We are working to ensure that these and other water infrastructure investments are coordinated with other municipal investments to deliver multiple benefits to a community. When, for example, sewer department officials introduce low-impact technologies like bioswales and vegetative systems to reduce flow to pipes and drains, they are increasingly coordinating with other city agencies like transportation and parks that can integrate stormwater management solutions into their infrastructure projects.

By addressing water and the overburdened and obsolete systems that are designed to deliver and remove it, Surdna is also working to help our communities become healthier, more equitable, and more sustainable places to live and work.

Our grantee, the Center for Neighborhood Technology (CNT), is working with property owners in and around Chicago threatened by flooding to test and promote a community engaged plan for adopting best practices that address stormwater.

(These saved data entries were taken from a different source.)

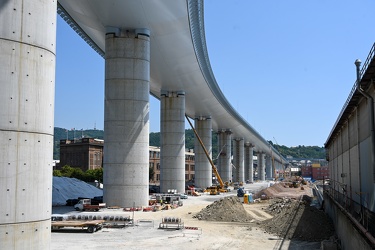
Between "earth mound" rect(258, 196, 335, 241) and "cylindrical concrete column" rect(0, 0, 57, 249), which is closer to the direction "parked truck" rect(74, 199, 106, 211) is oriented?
the cylindrical concrete column

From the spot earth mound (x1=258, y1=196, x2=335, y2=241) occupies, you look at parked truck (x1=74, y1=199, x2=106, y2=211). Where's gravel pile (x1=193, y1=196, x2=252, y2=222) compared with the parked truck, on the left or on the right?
right

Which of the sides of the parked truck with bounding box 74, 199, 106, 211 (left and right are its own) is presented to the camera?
left

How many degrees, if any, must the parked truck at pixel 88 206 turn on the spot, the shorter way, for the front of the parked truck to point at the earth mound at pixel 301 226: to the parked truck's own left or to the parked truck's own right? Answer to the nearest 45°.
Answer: approximately 135° to the parked truck's own left

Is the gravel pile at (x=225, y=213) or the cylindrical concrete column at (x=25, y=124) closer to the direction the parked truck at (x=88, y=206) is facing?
the cylindrical concrete column

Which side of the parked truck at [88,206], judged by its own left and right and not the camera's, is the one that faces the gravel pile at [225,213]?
back

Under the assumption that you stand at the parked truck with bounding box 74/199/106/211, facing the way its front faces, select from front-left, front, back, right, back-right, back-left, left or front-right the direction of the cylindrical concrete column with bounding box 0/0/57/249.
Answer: left
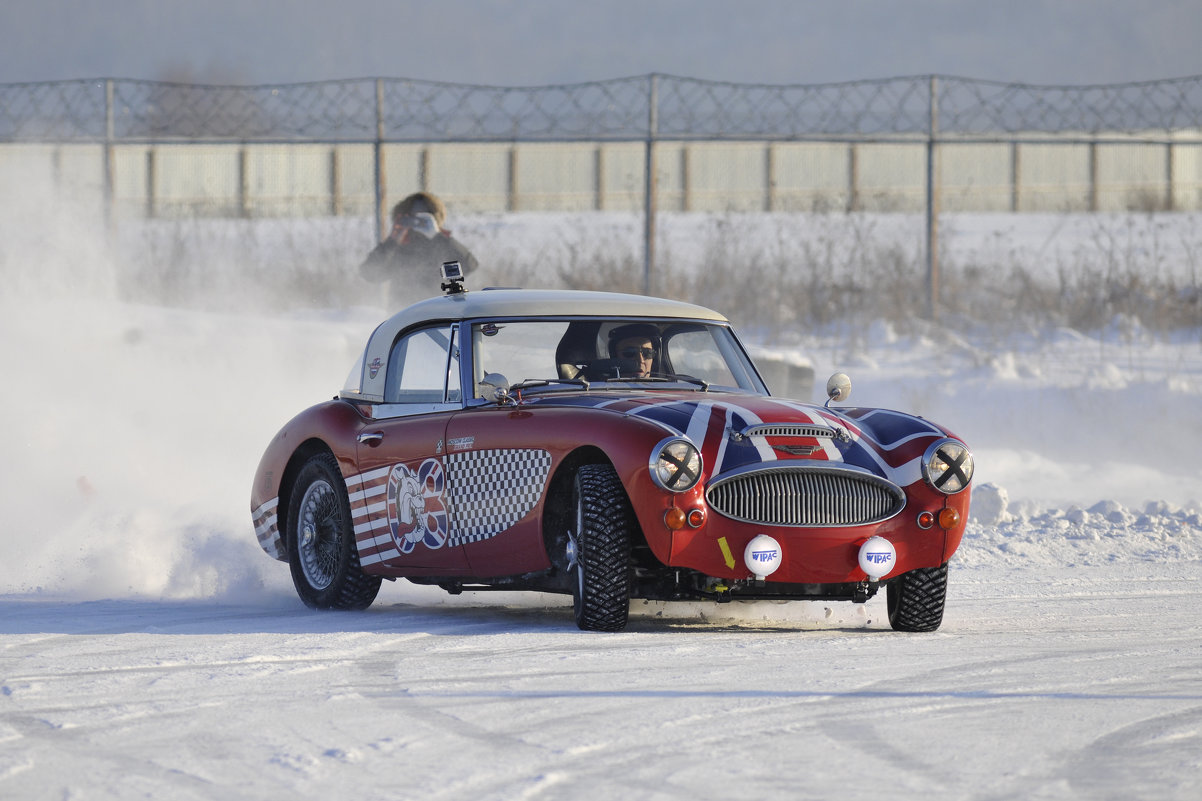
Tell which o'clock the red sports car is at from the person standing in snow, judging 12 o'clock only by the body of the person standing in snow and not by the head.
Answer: The red sports car is roughly at 12 o'clock from the person standing in snow.

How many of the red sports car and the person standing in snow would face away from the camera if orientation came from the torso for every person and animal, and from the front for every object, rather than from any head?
0

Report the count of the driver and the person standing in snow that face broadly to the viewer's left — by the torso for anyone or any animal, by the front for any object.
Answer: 0

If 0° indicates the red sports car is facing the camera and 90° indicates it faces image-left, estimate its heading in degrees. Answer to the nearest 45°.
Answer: approximately 315°

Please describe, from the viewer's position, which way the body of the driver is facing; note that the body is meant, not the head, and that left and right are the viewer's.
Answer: facing the viewer and to the right of the viewer

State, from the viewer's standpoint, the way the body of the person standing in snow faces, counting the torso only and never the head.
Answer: toward the camera

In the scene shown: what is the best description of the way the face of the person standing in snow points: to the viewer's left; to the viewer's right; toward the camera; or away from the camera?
toward the camera

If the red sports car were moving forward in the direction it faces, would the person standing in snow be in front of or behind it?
behind

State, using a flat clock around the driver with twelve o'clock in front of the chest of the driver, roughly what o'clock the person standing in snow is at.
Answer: The person standing in snow is roughly at 7 o'clock from the driver.

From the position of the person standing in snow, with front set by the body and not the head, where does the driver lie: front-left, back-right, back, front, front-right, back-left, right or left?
front
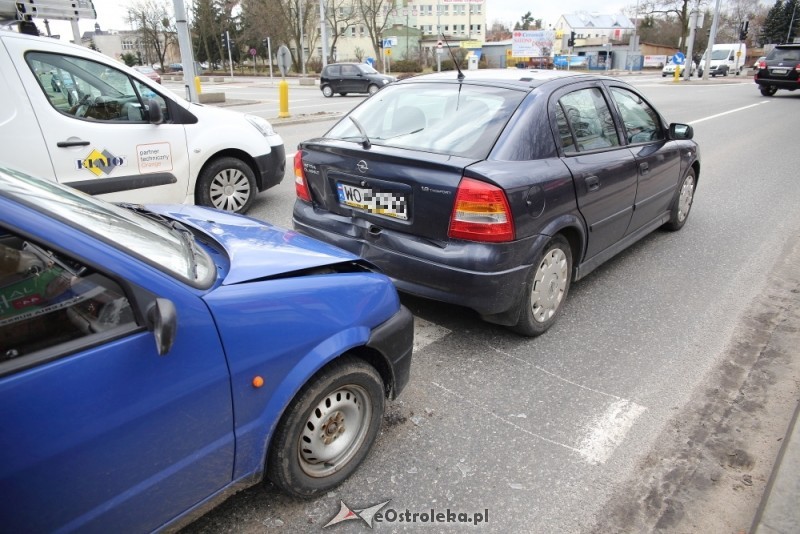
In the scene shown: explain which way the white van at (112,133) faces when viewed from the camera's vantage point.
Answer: facing to the right of the viewer

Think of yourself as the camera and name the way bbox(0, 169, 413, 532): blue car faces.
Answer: facing away from the viewer and to the right of the viewer

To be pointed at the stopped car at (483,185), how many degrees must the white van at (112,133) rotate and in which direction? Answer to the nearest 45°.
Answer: approximately 45° to its right

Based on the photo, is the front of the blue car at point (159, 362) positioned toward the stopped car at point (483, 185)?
yes

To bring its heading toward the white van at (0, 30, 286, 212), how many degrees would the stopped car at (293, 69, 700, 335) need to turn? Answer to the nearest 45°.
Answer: approximately 135° to its left

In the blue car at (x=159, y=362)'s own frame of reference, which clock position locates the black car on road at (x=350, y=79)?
The black car on road is roughly at 11 o'clock from the blue car.

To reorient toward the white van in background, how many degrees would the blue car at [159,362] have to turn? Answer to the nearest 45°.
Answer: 0° — it already faces it

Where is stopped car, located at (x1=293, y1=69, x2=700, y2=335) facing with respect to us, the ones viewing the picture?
facing away from the viewer and to the right of the viewer

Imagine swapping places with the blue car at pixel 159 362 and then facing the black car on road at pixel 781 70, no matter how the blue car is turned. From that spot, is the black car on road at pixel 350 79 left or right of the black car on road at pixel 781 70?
left

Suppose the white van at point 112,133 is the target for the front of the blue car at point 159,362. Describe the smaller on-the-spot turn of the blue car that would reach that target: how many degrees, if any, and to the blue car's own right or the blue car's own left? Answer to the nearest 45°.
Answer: approximately 45° to the blue car's own left
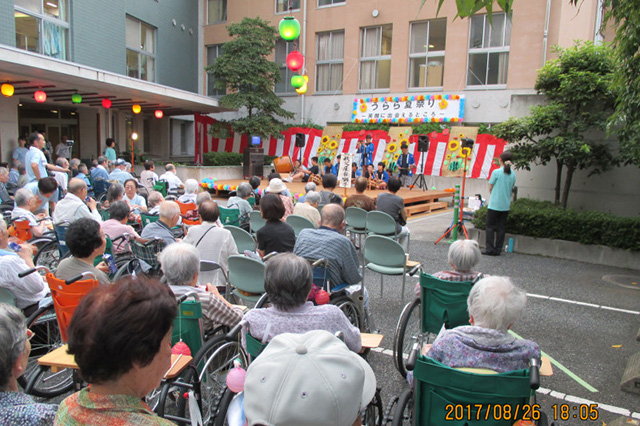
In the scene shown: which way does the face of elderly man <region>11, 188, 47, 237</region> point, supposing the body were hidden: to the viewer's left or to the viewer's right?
to the viewer's right

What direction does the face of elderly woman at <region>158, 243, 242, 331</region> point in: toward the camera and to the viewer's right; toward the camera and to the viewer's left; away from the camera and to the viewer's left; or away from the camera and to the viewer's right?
away from the camera and to the viewer's right

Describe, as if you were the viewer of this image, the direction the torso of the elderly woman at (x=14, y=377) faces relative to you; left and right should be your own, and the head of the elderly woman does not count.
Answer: facing away from the viewer and to the right of the viewer

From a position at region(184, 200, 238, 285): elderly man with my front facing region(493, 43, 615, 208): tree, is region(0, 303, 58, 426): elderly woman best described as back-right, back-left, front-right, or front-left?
back-right

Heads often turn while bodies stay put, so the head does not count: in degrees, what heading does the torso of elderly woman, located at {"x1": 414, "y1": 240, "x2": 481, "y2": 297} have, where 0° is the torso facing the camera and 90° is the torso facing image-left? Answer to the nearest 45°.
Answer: approximately 180°

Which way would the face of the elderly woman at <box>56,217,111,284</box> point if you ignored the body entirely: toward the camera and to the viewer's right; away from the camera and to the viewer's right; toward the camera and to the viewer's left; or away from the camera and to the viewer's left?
away from the camera and to the viewer's right

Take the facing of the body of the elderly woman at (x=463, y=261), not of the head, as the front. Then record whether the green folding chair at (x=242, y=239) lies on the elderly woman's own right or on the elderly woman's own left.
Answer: on the elderly woman's own left

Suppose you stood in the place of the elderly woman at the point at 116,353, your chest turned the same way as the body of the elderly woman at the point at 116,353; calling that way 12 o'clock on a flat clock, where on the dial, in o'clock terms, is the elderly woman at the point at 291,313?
the elderly woman at the point at 291,313 is roughly at 12 o'clock from the elderly woman at the point at 116,353.

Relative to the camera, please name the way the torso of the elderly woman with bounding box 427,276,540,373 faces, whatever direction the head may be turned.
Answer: away from the camera

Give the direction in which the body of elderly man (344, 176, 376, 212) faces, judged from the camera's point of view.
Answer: away from the camera

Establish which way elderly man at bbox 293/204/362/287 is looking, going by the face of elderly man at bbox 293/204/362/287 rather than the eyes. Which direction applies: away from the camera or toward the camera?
away from the camera

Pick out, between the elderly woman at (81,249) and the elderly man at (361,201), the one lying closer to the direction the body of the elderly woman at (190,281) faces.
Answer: the elderly man
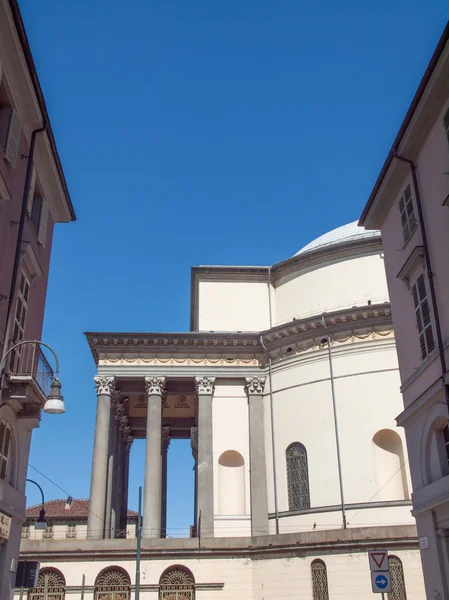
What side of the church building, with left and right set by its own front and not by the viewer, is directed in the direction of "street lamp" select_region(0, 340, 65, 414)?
left

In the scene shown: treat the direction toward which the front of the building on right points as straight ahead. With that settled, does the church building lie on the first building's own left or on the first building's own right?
on the first building's own right

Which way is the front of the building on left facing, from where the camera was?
facing to the right of the viewer

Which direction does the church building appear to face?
to the viewer's left

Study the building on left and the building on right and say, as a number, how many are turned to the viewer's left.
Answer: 1

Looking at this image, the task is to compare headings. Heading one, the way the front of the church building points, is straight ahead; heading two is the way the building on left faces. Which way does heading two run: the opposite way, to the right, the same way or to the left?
the opposite way

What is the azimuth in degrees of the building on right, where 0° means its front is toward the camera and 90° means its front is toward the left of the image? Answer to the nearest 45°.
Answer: approximately 90°

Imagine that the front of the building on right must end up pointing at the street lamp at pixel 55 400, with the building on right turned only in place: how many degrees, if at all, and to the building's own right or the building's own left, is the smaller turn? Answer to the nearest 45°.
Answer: approximately 45° to the building's own left

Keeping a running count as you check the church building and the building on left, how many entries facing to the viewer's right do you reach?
1

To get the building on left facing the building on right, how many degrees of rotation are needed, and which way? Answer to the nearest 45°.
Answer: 0° — it already faces it
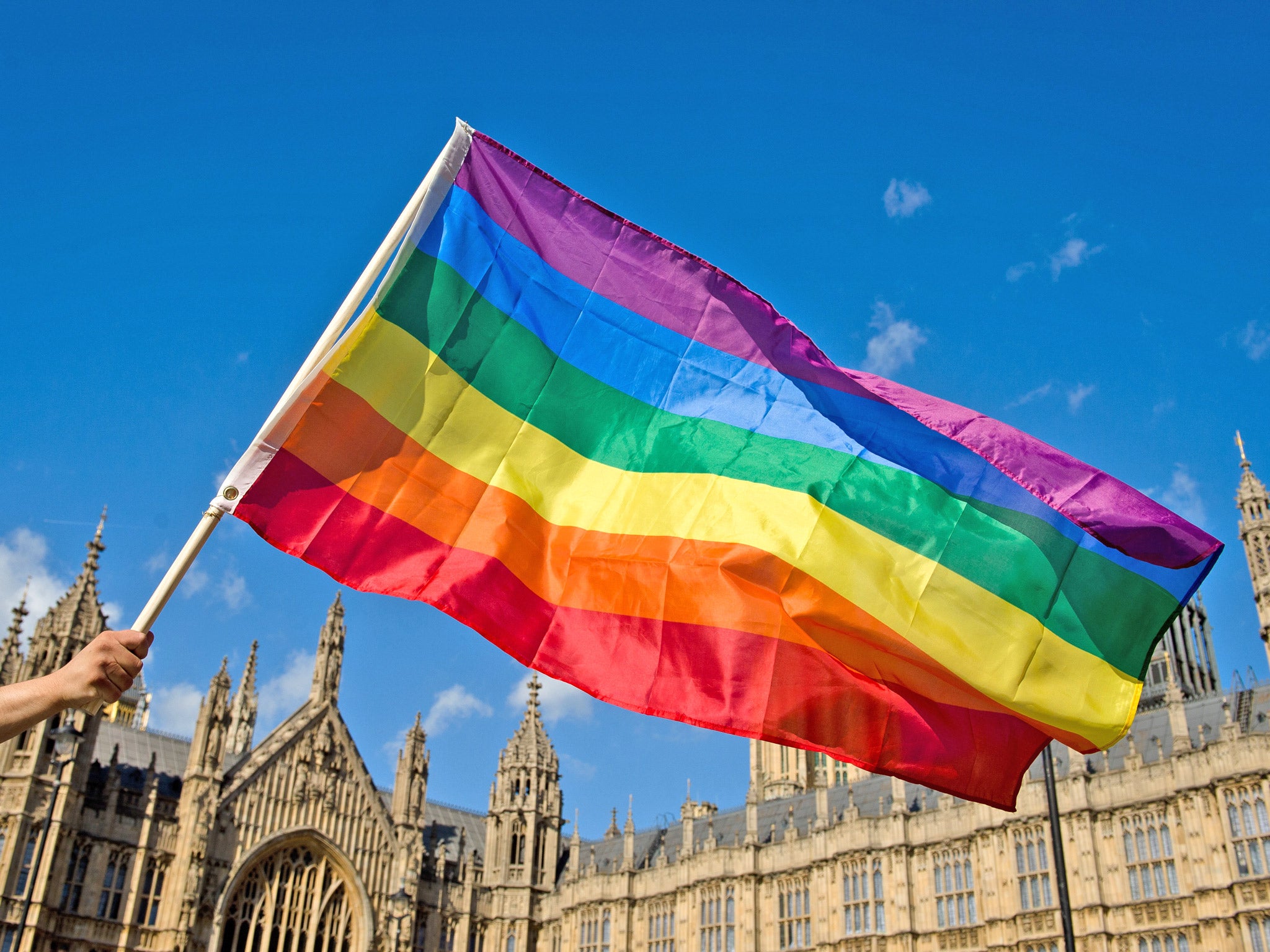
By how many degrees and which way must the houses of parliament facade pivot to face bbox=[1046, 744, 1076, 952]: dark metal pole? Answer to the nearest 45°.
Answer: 0° — it already faces it

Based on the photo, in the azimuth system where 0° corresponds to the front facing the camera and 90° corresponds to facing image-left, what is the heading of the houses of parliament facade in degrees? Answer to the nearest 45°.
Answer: approximately 0°
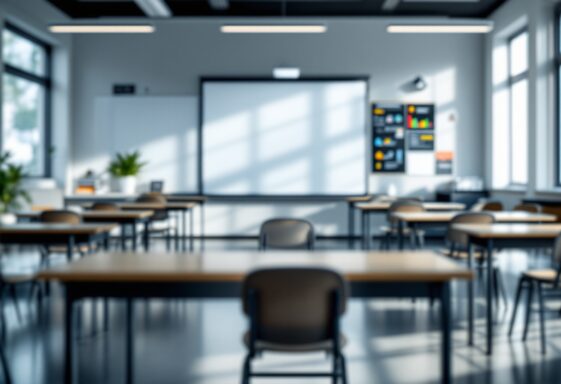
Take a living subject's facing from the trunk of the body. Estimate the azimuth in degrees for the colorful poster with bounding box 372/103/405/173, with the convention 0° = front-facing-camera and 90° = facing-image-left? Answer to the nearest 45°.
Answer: approximately 0°

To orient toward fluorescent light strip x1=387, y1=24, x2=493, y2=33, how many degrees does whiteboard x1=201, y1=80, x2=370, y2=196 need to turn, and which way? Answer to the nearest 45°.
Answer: approximately 45° to its left

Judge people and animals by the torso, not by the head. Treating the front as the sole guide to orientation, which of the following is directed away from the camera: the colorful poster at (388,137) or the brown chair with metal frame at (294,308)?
the brown chair with metal frame

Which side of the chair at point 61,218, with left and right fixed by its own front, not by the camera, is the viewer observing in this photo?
back

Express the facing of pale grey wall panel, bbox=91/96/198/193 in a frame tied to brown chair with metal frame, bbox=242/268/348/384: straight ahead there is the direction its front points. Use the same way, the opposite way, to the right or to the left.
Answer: the opposite way

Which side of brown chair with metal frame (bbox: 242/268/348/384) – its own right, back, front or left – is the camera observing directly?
back

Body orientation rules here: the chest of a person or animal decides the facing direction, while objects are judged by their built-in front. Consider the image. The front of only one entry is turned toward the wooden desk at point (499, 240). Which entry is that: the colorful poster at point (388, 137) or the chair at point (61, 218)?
the colorful poster

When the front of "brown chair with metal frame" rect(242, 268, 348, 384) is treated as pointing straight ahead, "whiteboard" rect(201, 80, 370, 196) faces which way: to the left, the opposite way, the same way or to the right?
the opposite way
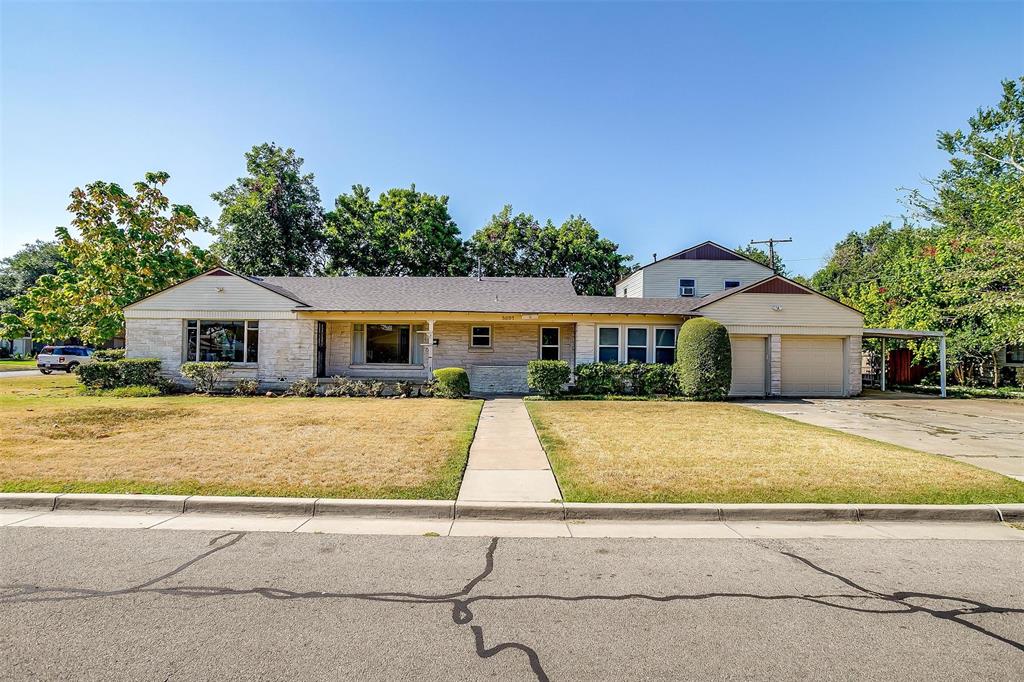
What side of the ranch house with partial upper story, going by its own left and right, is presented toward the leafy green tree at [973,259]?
left

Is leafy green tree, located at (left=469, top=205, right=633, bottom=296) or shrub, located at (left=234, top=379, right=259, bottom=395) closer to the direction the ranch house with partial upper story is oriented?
the shrub

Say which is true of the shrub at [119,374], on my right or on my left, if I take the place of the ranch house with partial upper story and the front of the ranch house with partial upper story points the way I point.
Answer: on my right

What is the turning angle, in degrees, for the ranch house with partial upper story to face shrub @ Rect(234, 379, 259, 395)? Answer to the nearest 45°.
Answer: approximately 90° to its right

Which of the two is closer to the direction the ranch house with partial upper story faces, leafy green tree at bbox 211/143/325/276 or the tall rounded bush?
the tall rounded bush

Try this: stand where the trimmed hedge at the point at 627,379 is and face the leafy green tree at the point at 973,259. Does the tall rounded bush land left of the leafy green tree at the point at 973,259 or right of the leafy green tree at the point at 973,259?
right

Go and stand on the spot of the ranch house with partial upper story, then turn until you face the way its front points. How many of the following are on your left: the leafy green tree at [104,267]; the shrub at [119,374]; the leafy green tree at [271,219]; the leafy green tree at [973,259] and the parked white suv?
1

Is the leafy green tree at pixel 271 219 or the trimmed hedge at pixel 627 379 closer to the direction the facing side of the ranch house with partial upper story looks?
the trimmed hedge

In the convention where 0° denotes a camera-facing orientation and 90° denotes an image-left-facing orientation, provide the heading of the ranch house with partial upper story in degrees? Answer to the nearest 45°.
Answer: approximately 0°

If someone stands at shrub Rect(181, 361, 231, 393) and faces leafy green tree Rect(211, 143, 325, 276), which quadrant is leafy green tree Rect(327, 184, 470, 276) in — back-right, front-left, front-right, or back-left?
front-right

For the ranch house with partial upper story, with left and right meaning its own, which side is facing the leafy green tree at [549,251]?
back

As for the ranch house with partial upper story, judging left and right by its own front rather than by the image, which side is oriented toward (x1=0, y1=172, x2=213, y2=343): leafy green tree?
right

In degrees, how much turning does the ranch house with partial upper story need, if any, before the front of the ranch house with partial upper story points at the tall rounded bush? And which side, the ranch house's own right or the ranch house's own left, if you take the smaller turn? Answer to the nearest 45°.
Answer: approximately 90° to the ranch house's own left

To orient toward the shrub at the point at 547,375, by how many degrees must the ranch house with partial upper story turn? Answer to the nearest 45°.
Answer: approximately 45° to its left

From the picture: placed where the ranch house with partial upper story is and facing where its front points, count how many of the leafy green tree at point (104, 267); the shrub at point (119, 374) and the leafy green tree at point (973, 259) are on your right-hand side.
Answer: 2

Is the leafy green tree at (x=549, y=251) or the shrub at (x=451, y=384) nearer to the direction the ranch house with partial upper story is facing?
the shrub

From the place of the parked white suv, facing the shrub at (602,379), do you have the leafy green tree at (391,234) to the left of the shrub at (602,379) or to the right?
left

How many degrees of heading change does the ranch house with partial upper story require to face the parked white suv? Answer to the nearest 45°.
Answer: approximately 135° to its right

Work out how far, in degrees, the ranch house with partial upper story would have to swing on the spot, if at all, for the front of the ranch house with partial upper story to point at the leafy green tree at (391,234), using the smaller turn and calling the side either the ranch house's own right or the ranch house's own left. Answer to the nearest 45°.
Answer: approximately 180°
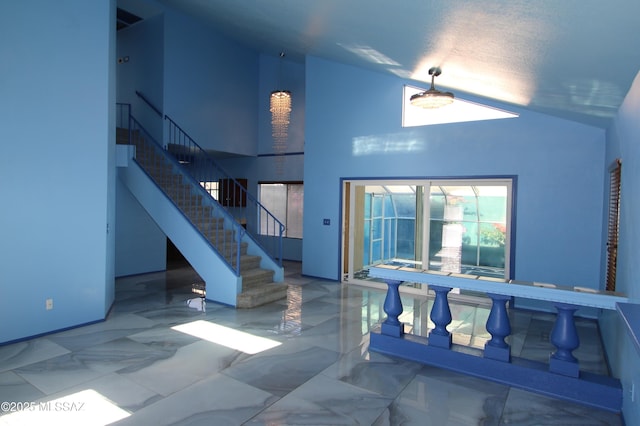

CNT is using these findings to shape state and federal policy.

And in Milwaukee, in an effort to ensure that the city’s infrastructure choices are responsive to community needs, Surdna grantee Climate Interactive has developed an interactive software tool capable of presenting a series of possible solutions. The scenarios produced help local communities see the implications that green versus grey investments in stormwater management have on water quality, and community well-being.

Working with community groups like the Sixteenth Street Community Health Centers, the tool’s designers are accounting not only for concerns about flood and storm threats, but they are ensuring that local voices are the ones giving shape to investment decisions that will deliver benefits not often associated with infrastructure, like financial savings, good jobs, and beautiful neighborhoods.

Climate Interactive’s Beth Sawin describes the Green Infrastructure Decision Support Tool not so much as a technology, but as a process that offers an antidote to a feeling of powerlessness. She says the tool inspires hope in communities often excluded from discussions about the future of their own neighborhoods.